「その辺りの技術的な話題はあとにしましょう。それよりまずギルドとして依頼したい案件があったはずです。そちらから話しましょうか?」
ミラシャナはフィンから話を振られて慌てて手元にある書類を取り上げた。
「さきほど依頼があったものですね。街の外で大きな音がしたので調査して欲しいと」
「大きな音……?」
バルクホルンには思い当たる節があった。あれか……?
「ああそうです。バークさんの件で衛兵から呼び出された際にも、それが関連しているのかと思ってました。バークさん、外におられたときに何か気づいたことなどありませんでしたか?」
「気づいたことというかなんというか……まいったな、実際に見てもらった方が早そうだ」
バルクホルンは気まずそうな顔でそう答えた。
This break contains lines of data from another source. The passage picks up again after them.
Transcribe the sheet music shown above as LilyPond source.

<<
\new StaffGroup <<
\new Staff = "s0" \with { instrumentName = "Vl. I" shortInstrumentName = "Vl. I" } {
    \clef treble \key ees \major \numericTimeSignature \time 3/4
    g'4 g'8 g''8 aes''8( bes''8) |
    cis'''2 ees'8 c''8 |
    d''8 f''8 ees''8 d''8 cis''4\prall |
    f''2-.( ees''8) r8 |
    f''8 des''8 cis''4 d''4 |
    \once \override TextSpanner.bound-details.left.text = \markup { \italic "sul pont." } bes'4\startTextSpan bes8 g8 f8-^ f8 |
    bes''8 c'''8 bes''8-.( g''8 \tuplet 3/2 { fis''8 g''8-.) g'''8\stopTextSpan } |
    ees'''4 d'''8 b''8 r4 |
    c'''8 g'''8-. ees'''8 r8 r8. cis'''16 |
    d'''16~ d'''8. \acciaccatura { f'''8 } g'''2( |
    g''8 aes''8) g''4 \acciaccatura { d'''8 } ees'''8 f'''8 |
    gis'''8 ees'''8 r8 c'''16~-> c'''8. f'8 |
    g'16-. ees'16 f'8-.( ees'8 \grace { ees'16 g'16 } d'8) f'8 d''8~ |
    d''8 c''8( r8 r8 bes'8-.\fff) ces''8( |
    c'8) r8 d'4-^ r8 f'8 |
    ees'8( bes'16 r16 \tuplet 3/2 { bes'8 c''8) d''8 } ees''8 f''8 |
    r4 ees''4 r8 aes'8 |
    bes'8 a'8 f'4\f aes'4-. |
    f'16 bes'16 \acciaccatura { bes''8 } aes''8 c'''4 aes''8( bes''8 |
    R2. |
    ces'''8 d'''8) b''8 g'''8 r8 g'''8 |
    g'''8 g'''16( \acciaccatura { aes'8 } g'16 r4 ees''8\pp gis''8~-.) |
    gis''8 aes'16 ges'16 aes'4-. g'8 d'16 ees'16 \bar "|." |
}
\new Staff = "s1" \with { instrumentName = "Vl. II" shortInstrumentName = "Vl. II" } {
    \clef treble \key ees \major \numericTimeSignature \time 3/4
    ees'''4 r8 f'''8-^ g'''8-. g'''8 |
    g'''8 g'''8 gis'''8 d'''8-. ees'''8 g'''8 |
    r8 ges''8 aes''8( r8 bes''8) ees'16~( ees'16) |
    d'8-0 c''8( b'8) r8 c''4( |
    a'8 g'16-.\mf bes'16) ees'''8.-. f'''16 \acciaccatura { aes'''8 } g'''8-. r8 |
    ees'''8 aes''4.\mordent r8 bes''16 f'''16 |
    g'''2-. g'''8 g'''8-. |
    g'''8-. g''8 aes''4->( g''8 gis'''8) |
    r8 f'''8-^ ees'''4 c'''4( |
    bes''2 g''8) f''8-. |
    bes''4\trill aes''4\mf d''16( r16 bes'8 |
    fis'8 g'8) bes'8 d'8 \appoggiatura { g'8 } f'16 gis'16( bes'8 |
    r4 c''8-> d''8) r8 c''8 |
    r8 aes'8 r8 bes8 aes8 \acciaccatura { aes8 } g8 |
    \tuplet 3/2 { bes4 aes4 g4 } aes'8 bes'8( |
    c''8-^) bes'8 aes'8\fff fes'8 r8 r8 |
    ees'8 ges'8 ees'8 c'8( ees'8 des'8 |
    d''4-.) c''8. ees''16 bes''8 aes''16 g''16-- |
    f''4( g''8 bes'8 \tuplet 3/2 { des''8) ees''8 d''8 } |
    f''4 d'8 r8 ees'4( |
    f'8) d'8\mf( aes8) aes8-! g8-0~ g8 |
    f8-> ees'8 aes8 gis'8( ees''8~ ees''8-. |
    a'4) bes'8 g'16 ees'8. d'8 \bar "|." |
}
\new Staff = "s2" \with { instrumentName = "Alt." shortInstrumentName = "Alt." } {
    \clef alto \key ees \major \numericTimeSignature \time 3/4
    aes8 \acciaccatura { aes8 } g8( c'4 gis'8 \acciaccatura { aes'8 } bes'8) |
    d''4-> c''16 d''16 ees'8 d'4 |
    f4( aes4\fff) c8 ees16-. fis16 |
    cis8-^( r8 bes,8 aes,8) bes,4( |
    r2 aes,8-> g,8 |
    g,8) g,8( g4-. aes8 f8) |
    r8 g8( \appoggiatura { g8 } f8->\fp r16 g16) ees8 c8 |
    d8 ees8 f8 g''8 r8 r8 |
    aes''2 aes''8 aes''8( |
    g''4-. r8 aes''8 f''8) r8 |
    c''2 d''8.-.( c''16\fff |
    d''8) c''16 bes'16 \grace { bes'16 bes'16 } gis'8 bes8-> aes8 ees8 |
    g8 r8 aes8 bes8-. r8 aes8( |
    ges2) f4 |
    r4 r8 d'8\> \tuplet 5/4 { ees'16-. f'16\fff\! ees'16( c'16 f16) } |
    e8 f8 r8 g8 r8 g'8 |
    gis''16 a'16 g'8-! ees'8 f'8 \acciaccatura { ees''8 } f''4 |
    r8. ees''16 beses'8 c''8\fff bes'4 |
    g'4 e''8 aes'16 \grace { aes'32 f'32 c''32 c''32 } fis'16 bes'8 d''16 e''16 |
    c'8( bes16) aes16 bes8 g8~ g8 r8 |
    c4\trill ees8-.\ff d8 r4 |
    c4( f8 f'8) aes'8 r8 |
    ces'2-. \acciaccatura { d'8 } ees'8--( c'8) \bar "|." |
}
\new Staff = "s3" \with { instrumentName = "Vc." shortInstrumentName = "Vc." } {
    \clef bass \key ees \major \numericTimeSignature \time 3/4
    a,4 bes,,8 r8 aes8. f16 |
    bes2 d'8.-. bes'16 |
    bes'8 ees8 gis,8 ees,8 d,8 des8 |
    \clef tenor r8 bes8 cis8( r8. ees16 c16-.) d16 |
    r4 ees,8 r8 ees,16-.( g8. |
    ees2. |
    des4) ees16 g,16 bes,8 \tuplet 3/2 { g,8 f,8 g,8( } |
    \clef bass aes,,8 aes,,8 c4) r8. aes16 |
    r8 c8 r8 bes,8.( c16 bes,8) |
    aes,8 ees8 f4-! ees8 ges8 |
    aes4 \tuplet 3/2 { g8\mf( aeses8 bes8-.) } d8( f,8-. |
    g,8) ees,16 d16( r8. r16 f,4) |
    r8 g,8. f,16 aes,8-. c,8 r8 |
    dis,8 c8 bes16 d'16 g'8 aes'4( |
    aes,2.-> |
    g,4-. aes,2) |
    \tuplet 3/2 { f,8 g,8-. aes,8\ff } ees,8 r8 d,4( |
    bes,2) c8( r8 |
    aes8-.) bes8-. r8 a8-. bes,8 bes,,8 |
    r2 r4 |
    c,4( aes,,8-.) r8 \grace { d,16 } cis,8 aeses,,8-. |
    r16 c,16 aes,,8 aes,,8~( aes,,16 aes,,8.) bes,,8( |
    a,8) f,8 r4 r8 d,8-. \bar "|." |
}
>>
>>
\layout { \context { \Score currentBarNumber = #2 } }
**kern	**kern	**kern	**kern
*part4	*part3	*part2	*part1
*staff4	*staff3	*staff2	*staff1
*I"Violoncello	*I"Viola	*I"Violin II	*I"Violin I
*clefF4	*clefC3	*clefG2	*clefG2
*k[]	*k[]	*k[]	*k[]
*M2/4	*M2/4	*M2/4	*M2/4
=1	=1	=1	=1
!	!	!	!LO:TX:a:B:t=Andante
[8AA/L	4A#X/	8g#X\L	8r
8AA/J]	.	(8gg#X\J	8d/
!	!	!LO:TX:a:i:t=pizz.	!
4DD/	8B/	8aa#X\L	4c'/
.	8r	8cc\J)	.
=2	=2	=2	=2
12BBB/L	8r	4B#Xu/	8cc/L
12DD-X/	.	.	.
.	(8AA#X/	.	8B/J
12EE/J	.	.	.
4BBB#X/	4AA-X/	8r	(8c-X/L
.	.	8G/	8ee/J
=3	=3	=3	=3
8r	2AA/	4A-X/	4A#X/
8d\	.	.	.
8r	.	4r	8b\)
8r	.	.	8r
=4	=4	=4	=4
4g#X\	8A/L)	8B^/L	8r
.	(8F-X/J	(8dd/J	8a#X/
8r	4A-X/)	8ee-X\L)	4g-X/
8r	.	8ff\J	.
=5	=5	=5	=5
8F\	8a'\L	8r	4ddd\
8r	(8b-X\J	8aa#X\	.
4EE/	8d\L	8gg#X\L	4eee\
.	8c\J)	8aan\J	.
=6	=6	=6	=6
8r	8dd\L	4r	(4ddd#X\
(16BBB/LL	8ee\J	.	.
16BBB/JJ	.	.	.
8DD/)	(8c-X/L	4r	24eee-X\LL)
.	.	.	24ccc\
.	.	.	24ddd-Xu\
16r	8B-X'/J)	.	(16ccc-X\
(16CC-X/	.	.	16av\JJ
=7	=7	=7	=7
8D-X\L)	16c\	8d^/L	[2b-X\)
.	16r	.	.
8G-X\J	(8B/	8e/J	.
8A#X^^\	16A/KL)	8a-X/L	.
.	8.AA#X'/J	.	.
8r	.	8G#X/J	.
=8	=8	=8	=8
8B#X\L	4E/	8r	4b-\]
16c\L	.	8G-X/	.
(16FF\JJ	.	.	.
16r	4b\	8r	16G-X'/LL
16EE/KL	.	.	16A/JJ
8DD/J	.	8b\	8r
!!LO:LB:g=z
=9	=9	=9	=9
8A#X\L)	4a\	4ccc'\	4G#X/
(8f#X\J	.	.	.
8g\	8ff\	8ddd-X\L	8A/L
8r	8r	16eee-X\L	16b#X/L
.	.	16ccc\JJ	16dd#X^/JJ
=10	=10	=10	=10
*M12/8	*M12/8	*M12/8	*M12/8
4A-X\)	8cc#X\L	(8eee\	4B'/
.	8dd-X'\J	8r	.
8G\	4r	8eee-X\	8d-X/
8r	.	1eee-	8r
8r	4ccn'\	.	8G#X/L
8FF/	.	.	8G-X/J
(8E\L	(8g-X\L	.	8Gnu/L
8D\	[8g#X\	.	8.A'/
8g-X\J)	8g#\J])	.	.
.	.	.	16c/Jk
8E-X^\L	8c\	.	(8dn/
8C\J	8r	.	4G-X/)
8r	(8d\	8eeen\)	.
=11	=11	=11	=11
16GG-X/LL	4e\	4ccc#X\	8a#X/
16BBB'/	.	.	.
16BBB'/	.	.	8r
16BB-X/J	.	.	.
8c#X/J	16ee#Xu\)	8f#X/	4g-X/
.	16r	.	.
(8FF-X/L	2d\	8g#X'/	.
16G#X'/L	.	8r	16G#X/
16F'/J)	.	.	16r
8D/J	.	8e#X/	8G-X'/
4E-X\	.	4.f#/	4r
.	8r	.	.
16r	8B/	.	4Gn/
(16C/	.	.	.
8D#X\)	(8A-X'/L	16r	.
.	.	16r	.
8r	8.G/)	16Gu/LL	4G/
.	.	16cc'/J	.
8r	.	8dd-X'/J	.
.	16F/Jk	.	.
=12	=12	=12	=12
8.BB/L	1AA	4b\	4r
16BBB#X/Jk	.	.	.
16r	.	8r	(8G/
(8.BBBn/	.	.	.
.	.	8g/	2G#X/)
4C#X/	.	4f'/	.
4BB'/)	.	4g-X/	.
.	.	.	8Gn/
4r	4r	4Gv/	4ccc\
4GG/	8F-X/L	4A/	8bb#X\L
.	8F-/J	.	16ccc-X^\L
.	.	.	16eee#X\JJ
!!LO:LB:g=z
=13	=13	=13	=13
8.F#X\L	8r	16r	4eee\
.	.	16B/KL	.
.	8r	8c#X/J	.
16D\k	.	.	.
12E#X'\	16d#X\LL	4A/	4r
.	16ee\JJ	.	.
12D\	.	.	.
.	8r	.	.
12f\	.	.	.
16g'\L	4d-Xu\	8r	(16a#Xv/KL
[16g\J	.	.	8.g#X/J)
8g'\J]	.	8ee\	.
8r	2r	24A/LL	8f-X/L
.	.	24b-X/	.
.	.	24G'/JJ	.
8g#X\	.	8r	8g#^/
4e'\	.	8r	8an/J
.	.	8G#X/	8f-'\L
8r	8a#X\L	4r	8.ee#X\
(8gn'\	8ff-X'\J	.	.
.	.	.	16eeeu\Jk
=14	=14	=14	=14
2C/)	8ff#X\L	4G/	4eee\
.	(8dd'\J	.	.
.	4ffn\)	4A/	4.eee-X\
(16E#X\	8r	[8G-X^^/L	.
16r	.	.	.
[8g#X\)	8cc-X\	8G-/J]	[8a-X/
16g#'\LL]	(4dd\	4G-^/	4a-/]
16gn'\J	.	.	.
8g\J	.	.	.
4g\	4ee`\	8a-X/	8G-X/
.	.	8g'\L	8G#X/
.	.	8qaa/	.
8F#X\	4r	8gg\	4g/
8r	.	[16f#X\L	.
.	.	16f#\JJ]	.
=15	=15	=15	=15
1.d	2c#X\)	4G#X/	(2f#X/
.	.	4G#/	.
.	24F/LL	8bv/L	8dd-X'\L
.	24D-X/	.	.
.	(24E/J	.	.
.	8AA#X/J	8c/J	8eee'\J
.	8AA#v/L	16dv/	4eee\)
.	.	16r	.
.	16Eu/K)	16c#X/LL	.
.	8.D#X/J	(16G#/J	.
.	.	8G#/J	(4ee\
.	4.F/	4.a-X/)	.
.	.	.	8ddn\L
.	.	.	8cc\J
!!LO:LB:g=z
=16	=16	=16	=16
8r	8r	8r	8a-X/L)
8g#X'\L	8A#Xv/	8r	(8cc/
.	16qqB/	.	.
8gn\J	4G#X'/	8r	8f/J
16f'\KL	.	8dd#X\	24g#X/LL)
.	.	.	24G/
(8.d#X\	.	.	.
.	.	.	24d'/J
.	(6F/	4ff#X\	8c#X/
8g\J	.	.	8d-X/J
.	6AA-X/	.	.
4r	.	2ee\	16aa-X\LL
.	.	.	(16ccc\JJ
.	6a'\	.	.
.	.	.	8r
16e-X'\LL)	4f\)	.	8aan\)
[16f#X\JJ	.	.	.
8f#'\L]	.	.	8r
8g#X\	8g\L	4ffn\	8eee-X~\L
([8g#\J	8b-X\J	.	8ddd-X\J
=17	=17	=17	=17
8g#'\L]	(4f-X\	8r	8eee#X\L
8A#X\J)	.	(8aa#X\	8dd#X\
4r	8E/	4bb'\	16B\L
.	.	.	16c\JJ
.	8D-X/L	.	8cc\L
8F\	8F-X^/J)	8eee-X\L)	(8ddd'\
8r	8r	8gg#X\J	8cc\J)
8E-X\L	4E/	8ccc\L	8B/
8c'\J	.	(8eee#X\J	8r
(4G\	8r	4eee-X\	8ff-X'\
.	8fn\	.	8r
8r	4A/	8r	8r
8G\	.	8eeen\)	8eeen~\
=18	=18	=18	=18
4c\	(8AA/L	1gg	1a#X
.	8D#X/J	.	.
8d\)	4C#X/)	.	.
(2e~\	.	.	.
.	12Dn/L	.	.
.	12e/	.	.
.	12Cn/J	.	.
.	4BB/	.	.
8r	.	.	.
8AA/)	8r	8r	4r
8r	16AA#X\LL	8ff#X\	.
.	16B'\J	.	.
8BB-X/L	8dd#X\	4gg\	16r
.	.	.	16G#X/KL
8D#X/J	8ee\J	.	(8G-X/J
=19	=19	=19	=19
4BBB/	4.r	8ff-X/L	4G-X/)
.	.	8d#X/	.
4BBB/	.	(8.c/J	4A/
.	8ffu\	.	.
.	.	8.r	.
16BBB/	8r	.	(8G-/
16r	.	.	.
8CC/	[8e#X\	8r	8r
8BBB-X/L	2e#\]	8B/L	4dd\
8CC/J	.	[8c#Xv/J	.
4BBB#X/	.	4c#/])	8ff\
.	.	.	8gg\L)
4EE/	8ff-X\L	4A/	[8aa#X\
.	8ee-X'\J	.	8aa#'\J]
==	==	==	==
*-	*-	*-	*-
さすがにあれはやり過ぎたか、だがあの時点での判断としては適切だった、そう思いたい。緊急避難、緊急避難、やむを得ない判断……。
「あー、とりあえず現場に行きましょうか。私も同行します」
何かを察したようなフィンの声にバルクホルンは、つまみ食いがバレた悪戯好きの同僚と同じ表情で神妙に頷くのだった。
……
「こ……これは……」
フィンとミラシャナは現場に近づいてからも、あまりの状態に絶句していた。
「誤解しているかもしれないから念を押しておくが、私は別にやりたくてやったんじゃないんだ!切羽詰まっていてしょうがなかったんだ!他に方法も見当たらず、早急に仲間と連絡を取らねばならんと思っていたから……やむを得ず……」
バルクホルンの声だけが周囲に響く。
目の前には森林の一角が無残に切り取られ、大木が見渡す限りへし折られている。空から見れば部隊章の意匠が浮かび上がる形に見えるのだが、地上にいてはよく分からない。
何も知らない人間がこれを見たら、どうやってこうなったのか一切分からないだろう。まさに超常現象だ。
「バークさんが、これを、お一人で?」
フィンがおずおずと訪ねる。
「ああそうだ!私だ!悪かったと思っている!申し訳なかった!勝手にこんなことをやってしまったのは誠に申し訳ないと思っている!二度とやらんから安心してくれ!……なぁ、なんとか言ってくれ。黙られていては叱られる方も辛いんだよ。大声で怒鳴りつけられる方が気が楽だ」
いつもならエーリカを怒鳴りつけている側のバルクホルンだが、今回は別の立場を味わっているようだった。……黙って睨みつけるのも効果があるのだな、今度機会があれば試してみるか、と殊勝な表情の裏でそうも思う彼女だった。
「バークさんがこれを?すっごぉい……」
「いや、そこは感心するところじゃないんだが」
「何を使いましたか?道具や武器は持ってないと伺っていたのですが?」
フィンが聞くと、バルクホルンはそばに横たわっている大木の一本に気楽な調子で手をかけた。
「こうだ。ふん!」
彼女が魔法を発現させ、大木を片手で掴みあげ、軽々と抱え上げると片足を上げて地面に押さえつけ、気合いと共に易々と破壊して見せた。
厳密には折ったのだが、やっているのは人知の及ばない破壊としか形容しがたい。
あまりに勢いよく折ったものだから、大木から爆発音に似た轟音がとどろき、辺りにこだました。すさまじい力が加わって大木が砕けた影響で衝撃波も発生し、瞬間的に爆風も巻き起こった。
折った瞬間、彼女は力を込める表情は見せた。とはいえ常人には決してできない怪力を発揮した様子ではない。あたかも小さな子供が道ばたで見つけた小枝をいじって遊んでいるかのように、彼女は大人二人が抱えても手が届かないくらいの太い大木をあっさりと折ってしまった。端整な顔立ちは一切変わらない。腕にやや力を込める動きはあったが、調理場に立つ女性が包丁に力を込めて固い野菜を切っている程度のものだ。それだけに見る者にとっては違和感しか感じられない光景であった。
折った端から夥しい木片がすさまじい勢いで周囲に飛散する。バルクホルンは何事もなかったようにシールドを展開してそれらをあっさりと跳ね返した。
「な?」
バルクホルンがにこやかに二人の方を振り返ると、そこに姿が見えない。
「え、えええぇ……」
「怖い怖い怖いよぅ……」
二人はドン引きして木陰に隠れてしまっていた。反射的な恐怖を感じ、とっさに身を隠したようである。
バルクホルンは改めて元の世界で認知されていて忘れていた事実に気がついた。
『魔法を持たない一般人にはこのような芸当はできないし、人並み外れた怪力は恐怖心も植え付ける』
「あー!いや、大丈夫だ!人には危害を加えない!」
などと彼女は両手を振り回して恐怖映画の怪物が言いがちな台詞を大声で口走った。